FOR WASTEWATER TREATMENT: AN OVERVIEW

D. Bhattacharyya and G. Verghese

University of Kentucky

Department of Chemical Engineering

Lexington, KY 40506

ABSTRACT

Membrane separation is governed by both the chemical nature of the membrane polymer and the physical structure of the membrane. The desired separation attainable with a particular membrane depends on the relative permeability of the membrane for the solution components. The ability of membranes to separate simultaneously, or selectively, organic and inorganic solutes from aqueous streams offers substantial energy savings and flexibility in the design of separation processes. The use of membrane processes (such as, Reverse Osmosis, Nanofiltration, Ultrafiltration, and Pervaporation) for waste purification and volume reduction is gaining considerable attention in many industries.
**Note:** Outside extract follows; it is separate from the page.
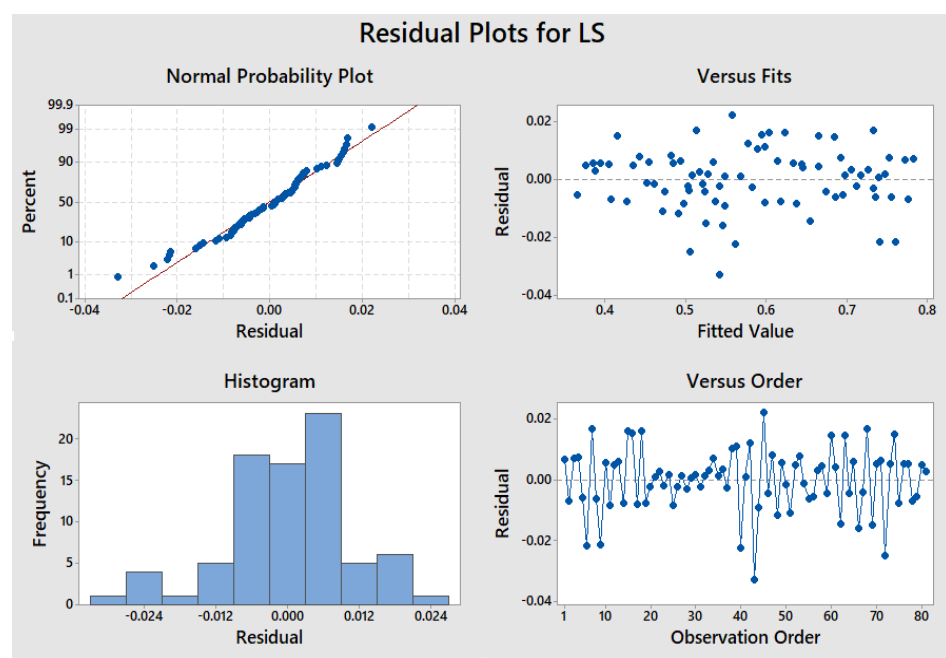
Figure 21. Residual plots of linear shrinkage.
Some of the limiting factors in pressure-driven membrane processes are concentration polarization (click to transfer MATHCAD program) , particulate fouling, bacterial fouling, and organics adsorption/sorption. The design variables include module hydrodynamics and flow rates, wastewater characteristics, operating pressure, and fouling potential as a function of water recovery. The presentation will include: criteria for membrane process selection and polymer types, flux and separation optimization for wastes containing heavy metals and hazardous organics, and hybrid processes for material recovery or detoxification of membrane concentrates.